Curbed // Feb 26, 2020

Buyers at JDS Development Group and Largo’s swanky Art Deco-inspired condo The Fitzroy can let out a collective sigh of relief: Four and a half years after launching sales, closings have finally begun at the High Line-adjacent building.

The news comes with new photos that confirm the building’s 14 sprawling condos are approximately as lovely as the renderings promised long ago, with moody Roman and Williams interiors to match. The lobby, which has been photographed finished for the first time, will also appeal to fans of brooding glamor.

The half- and full-floor condos feature direct elevator entry, ceiling heights of nearly 11 feet, oak casement double-pane windows, and radiant heated solid oak floors in a chevron pattern.

The photogenic kitchens are done up with Smallbone of Devizes copper backsplashes, Fiore de Pesco marble countertops, black enameled Lacanche ranges, and Waterworks fixtures custom-designed by Roman and Williams in copper. All condos also feature a separate service entrance. (No word on whether it will primarily be used by the career copper polisher the building may or may not come to employ.)

The copper accents carry through to the master bathroom, where there’s a custom William Holland Cuprosa Bateau copper soaking tub and more custom-design Waterworks copper fixtures alongside Paonazzo marble walls and Nero Marquina marble floors.

Available condos in the building range from a Roman and Williams-furnished two-bedroom plus a home office asking $5.3 million to a full-floor four-bedroom, five and a half bath condo with two terraces seeking $21 million.

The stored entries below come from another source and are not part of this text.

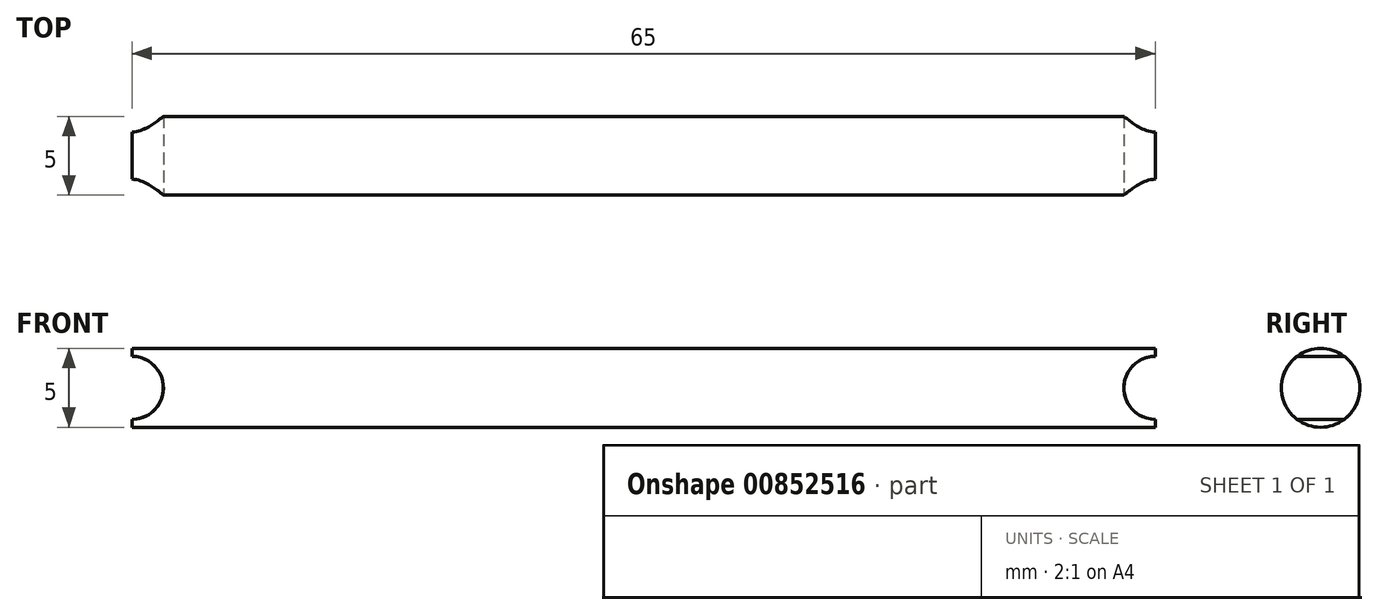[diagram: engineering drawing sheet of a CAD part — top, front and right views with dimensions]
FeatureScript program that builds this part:
annotation { "Feature Type Name" : "Feature", "Feature Type Description" : "" }
export const myFeature = defineFeature(function(context is Context, id is Id, definition is map)
    precondition{}
    {
        {
            assignVariable(context, id + "F0", {"name" : "RodLength", "anyValue" : 65});
        }
        {
            var Q0;
            Q0=qCreatedBy(makeId("Right.planeOp"),FACE);
            var sketch = newSketch(context, id + "F1", { "sketchPlane" : qUnion([Q0])});
            skCircle(sketch, "E0", {"center": v(0, 0) * mm, "radius": 2.5 * mm});
            skSolve(sketch);
        }
        {
            var Q0;
            Q0 = qSketchRegion(id + "F1", true);
            extrude(context, id + "F2", {"entities" : qUnion([Q0]), "endBound" : BoundingType.SYMMETRIC, "depth" : (getVariable(context, 'RodLength')) * mm, "offsetDistance" : 25 * mm});
        }
        {
            var Q0;
            Q0=qCreatedBy(makeId("Front.planeOp"),FACE);
            var sketch = newSketch(context, id + "F3", { "sketchPlane" : qUnion([Q0])});
            skLineSegment(sketch, "E1.0", {"start": v(-32.5, 2.5) * mm, "end": v(-32.5, -2.5) * mm, "construction": true});
            skPoint(sketch, "E2", {"position": v(-32.5, 0) * mm});
            skCircle(sketch, "E3", {"center": v(-32.5, 0) * mm, "radius": 2 * mm});
            skCircle(sketch, "E4.MirrorC", {"center": v(32.5, 0) * mm, "radius": 2 * mm});
            skSolve(sketch);
        }
        {
            var Q0;
            Q0 = qSketchRegion(id + "F3", true);
            extrude(context, id + "F4", {"entities" : qUnion([Q0]), "operationType" : NewBodyOperationType.REMOVE, "endBound" : BoundingType.THROUGH_ALL, "oppositeDirection" : true, "depth" : 25 * mm, "offsetDistance" : 25 * mm, "hasSecondDirection" : true, "secondDirectionBound" : SecondDirectionBoundingType.THROUGH_ALL, "secondDirectionOppositeDirection" : false, "secondDirectionDepth" : 25 * mm});
        }
    });
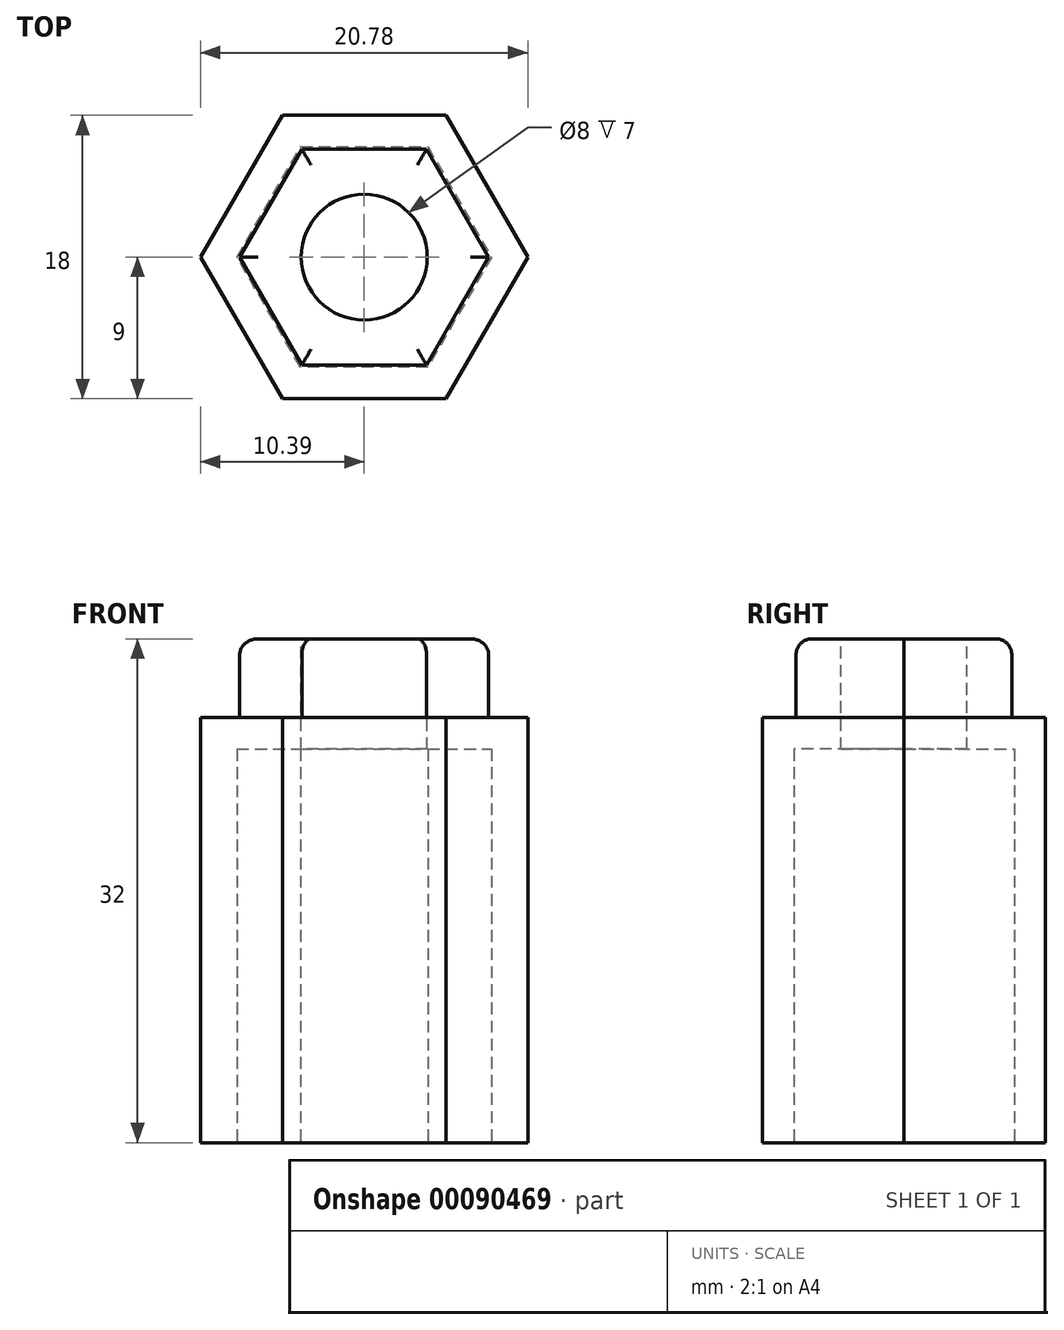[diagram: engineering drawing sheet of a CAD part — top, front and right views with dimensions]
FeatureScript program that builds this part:
annotation { "Feature Type Name" : "Feature", "Feature Type Description" : "" }
export const myFeature = defineFeature(function(context is Context, id is Id, definition is map)
    precondition{}
    {
        {
            var Q0;
            Q0=qCreatedBy(makeId("Top.planeOp"),FACE);
            var sketch = newSketch(context, id + "F0", { "sketchPlane" : qUnion([Q0])});
            skCircle(sketch, "E0.cCircle", {"center": v(0, 0) * mm, "radius": 7 * mm, "construction": true});
            skLineSegment(sketch, "E0.0", {"start": v(-4.04, 7) * mm, "end": v(4.04, 7) * mm});
            skLineSegment(sketch, "E0.1", {"start": v(4.04, 7) * mm, "end": v(8.08, 0) * mm});
            skLineSegment(sketch, "E0.2", {"start": v(8.08, 0) * mm, "end": v(4.04, -7) * mm});
            skLineSegment(sketch, "E0.3", {"start": v(4.04, -7) * mm, "end": v(-4.04, -7) * mm});
            skLineSegment(sketch, "E0.4", {"start": v(-4.04, -7) * mm, "end": v(-8.08, 0) * mm});
            skLineSegment(sketch, "E0.5", {"start": v(-8.08, 0) * mm, "end": v(-4.04, 7) * mm});
            skPoint(sketch, "E0.0.midPoint", {"position": v(0, 7) * mm});
            skCircle(sketch, "E1.cCircle", {"center": v(0, 0) * mm, "radius": 9 * mm, "construction": true});
            skLineSegment(sketch, "E1.0", {"start": v(-5.2, 9) * mm, "end": v(5.2, 9) * mm});
            skLineSegment(sketch, "E1.1", {"start": v(5.2, 9) * mm, "end": v(10.4, 0) * mm});
            skLineSegment(sketch, "E1.2", {"start": v(10.4, 0) * mm, "end": v(5.2, -9) * mm});
            skLineSegment(sketch, "E1.3", {"start": v(5.2, -9) * mm, "end": v(-5.2, -9) * mm});
            skLineSegment(sketch, "E1.4", {"start": v(-5.2, -9) * mm, "end": v(-10.4, 0) * mm});
            skLineSegment(sketch, "E1.5", {"start": v(-10.4, 0) * mm, "end": v(-5.2, 9) * mm});
            skPoint(sketch, "E1.0.midPoint", {"position": v(0, 9) * mm});
            skSolve(sketch);
        }
        {
            var Q0;
            Q0 = qSketchRegion(id + "F0", true);
            extrude(context, id + "F1", {"entities" : qUnion([Q0]), "depth" : 27 * mm});
        }
        {
            var Q0;
            Q0=makeQuery(id+"F1.opExtrude","CAP_FACE",FACE,{"disambiguationData":[OSD([sQuery(id+"F0.wireOp",EDGE,"E0.0"),sQuery(id+"F0.wireOp",EDGE,"E0.1"),sQuery(id+"F0.wireOp",EDGE,"E0.2"),sQuery(id+"F0.wireOp",EDGE,"E0.3"),sQuery(id+"F0.wireOp",EDGE,"E0.4"),sQuery(id+"F0.wireOp",EDGE,"E0.5"),sQuery(id+"F0.wireOp",EDGE,"E1.0"),sQuery(id+"F0.wireOp",EDGE,"E1.1"),sQuery(id+"F0.wireOp",EDGE,"E1.2"),sQuery(id+"F0.wireOp",EDGE,"E1.3"),sQuery(id+"F0.wireOp",EDGE,"E1.4"),sQuery(id+"F0.wireOp",EDGE,"E1.5")])],"isStart":false});
            var sketch = newSketch(context, id + "F2", { "sketchPlane" : qUnion([Q0])});
            skCircle(sketch, "E2.cCircle", {"center": v(0, 0) * mm, "radius": 9 * mm, "construction": true});
            skLineSegment(sketch, "E2.0", {"start": v(-5.2, 9) * mm, "end": v(5.2, 9) * mm});
            skLineSegment(sketch, "E2.1", {"start": v(5.2, 9) * mm, "end": v(10.4, 0) * mm});
            skLineSegment(sketch, "E2.2", {"start": v(10.4, 0) * mm, "end": v(5.2, -9) * mm});
            skLineSegment(sketch, "E2.3", {"start": v(5.2, -9) * mm, "end": v(-5.2, -9) * mm});
            skLineSegment(sketch, "E2.4", {"start": v(-5.2, -9) * mm, "end": v(-10.4, 0) * mm});
            skLineSegment(sketch, "E2.5", {"start": v(-10.4, 0) * mm, "end": v(-5.2, 9) * mm});
            skPoint(sketch, "E2.0.midPoint", {"position": v(0, 9) * mm});
            skCircle(sketch, "E3", {"center": v(0, 0) * mm, "radius": 4 * mm});
            skSolve(sketch);
        }
        {
            var Q0;
            Q0 = qSketchRegion(id + "F2", true);
            extrude(context, id + "F3", {"entities" : qUnion([Q0]), "operationType" : NewBodyOperationType.ADD, "oppositeDirection" : true, "depth" : 2 * mm});
        }
        {
            var Q0;
            Q0=makeQuery(id+"F3.boolean.opBoolean","MERGE",FACE,{"derivedFrom":[makeQuery(id+"F1.opExtrude","CAP_FACE",FACE,{"disambiguationData":[OSD([sQuery(id+"F0.wireOp",EDGE,"E0.0"),sQuery(id+"F0.wireOp",EDGE,"E0.1"),sQuery(id+"F0.wireOp",EDGE,"E0.2"),sQuery(id+"F0.wireOp",EDGE,"E0.3"),sQuery(id+"F0.wireOp",EDGE,"E0.4"),sQuery(id+"F0.wireOp",EDGE,"E0.5"),sQuery(id+"F0.wireOp",EDGE,"E1.0"),sQuery(id+"F0.wireOp",EDGE,"E1.1"),sQuery(id+"F0.wireOp",EDGE,"E1.2"),sQuery(id+"F0.wireOp",EDGE,"E1.3"),sQuery(id+"F0.wireOp",EDGE,"E1.4"),sQuery(id+"F0.wireOp",EDGE,"E1.5")])],"isStart":false}),makeQuery(id+"F3.opExtrude","CAP_FACE",FACE,{"disambiguationData":[OSD([sQuery(id+"F2.wireOp",EDGE,"E2.0"),sQuery(id+"F2.wireOp",EDGE,"E2.1"),sQuery(id+"F2.wireOp",EDGE,"E2.2"),sQuery(id+"F2.wireOp",EDGE,"E2.3"),sQuery(id+"F2.wireOp",EDGE,"E2.4"),sQuery(id+"F2.wireOp",EDGE,"E2.5"),sQuery(id+"F2.wireOp",EDGE,"E3")])],"isStart":true})]});
            var sketch = newSketch(context, id + "F4", { "sketchPlane" : qUnion([Q0])});
            skCircle(sketch, "E4.cCircle", {"center": v(0, 0) * mm, "radius": 6.85 * mm, "construction": true});
            skLineSegment(sketch, "E4.0", {"start": v(-3.95, 6.85) * mm, "end": v(3.95, 6.85) * mm});
            skLineSegment(sketch, "E4.1", {"start": v(3.95, 6.85) * mm, "end": v(7.9, 0) * mm});
            skLineSegment(sketch, "E4.2", {"start": v(7.9, 0) * mm, "end": v(3.95, -6.85) * mm});
            skLineSegment(sketch, "E4.3", {"start": v(3.95, -6.85) * mm, "end": v(-3.95, -6.85) * mm});
            skLineSegment(sketch, "E4.4", {"start": v(-3.95, -6.85) * mm, "end": v(-7.9, 0) * mm});
            skLineSegment(sketch, "E4.5", {"start": v(-7.9, 0) * mm, "end": v(-3.95, 6.85) * mm});
            skPoint(sketch, "E4.0.midPoint", {"position": v(0, 6.85) * mm});
            skCircle(sketch, "E5", {"center": v(0, 0) * mm, "radius": 4 * mm});
            skSolve(sketch);
        }
        {
            var Q0;
            Q0=makeQuery(id+"F4.imprint","IMPRINT",FACE,{"disambiguationData":[TD([[makeQuery(id+"F4.imprint","IMPRINT",EDGE,{"derivedFrom":sQuery(id+"F4.wireOp",EDGE,"E4.0")}),-1.0]])]});
            extrude(context, id + "F5", {"entities" : qUnion([Q0]), "operationType" : NewBodyOperationType.ADD, "depth" : 5 * mm});
        }
        {
            var Q0;
            Q0=makeQuery(id+"F5.opExtrude","CAP_EDGE",EDGE,{"disambiguationData":[OSD([sQuery(id+"F4.wireOp",EDGE,"E4.0")])],"isStart":false});
            var Q1;
            Q1=makeQuery(id+"F5.opExtrude","CAP_EDGE",EDGE,{"disambiguationData":[OSD([sQuery(id+"F4.wireOp",EDGE,"E4.5")])],"isStart":false});
            var Q2;
            Q2=makeQuery(id+"F5.opExtrude","CAP_EDGE",EDGE,{"disambiguationData":[OSD([sQuery(id+"F4.wireOp",EDGE,"E4.4")])],"isStart":false});
            var Q3;
            Q3=makeQuery(id+"F5.opExtrude","CAP_EDGE",EDGE,{"disambiguationData":[OSD([sQuery(id+"F4.wireOp",EDGE,"E4.3")])],"isStart":false});
            var Q4;
            Q4=makeQuery(id+"F5.opExtrude","CAP_EDGE",EDGE,{"disambiguationData":[OSD([sQuery(id+"F4.wireOp",EDGE,"E4.2")])],"isStart":false});
            var Q5;
            Q5=makeQuery(id+"F5.opExtrude","CAP_EDGE",EDGE,{"disambiguationData":[OSD([sQuery(id+"F4.wireOp",EDGE,"E4.1")])],"isStart":false});
            fillet(context, id + "F6", {"entities" : qUnion([Q0, Q1, Q2, Q3, Q4, Q5]), "radius" : 1 * mm, "tangentPropagation" : true, "allowEdgeOverflow" : false});
        }
    });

One of the first condos to close in the building is a three-bedroom, three-bathroom that netted $6.4 million or about $2,737 per square foot, one of the highest prices paid for a condo per square foot in West Chelsea. According to StreetEasy, the average asking price per square foot in the neighborhood is $2,122.

Roman and Williams also designed the building’s exterior with a standout green terracotta facade that was manufactured in upstate New York. Along with the exterior’s custom oak and copper finishes, the building oozes classic materiality in a neighborhood increasingly dominated by glass.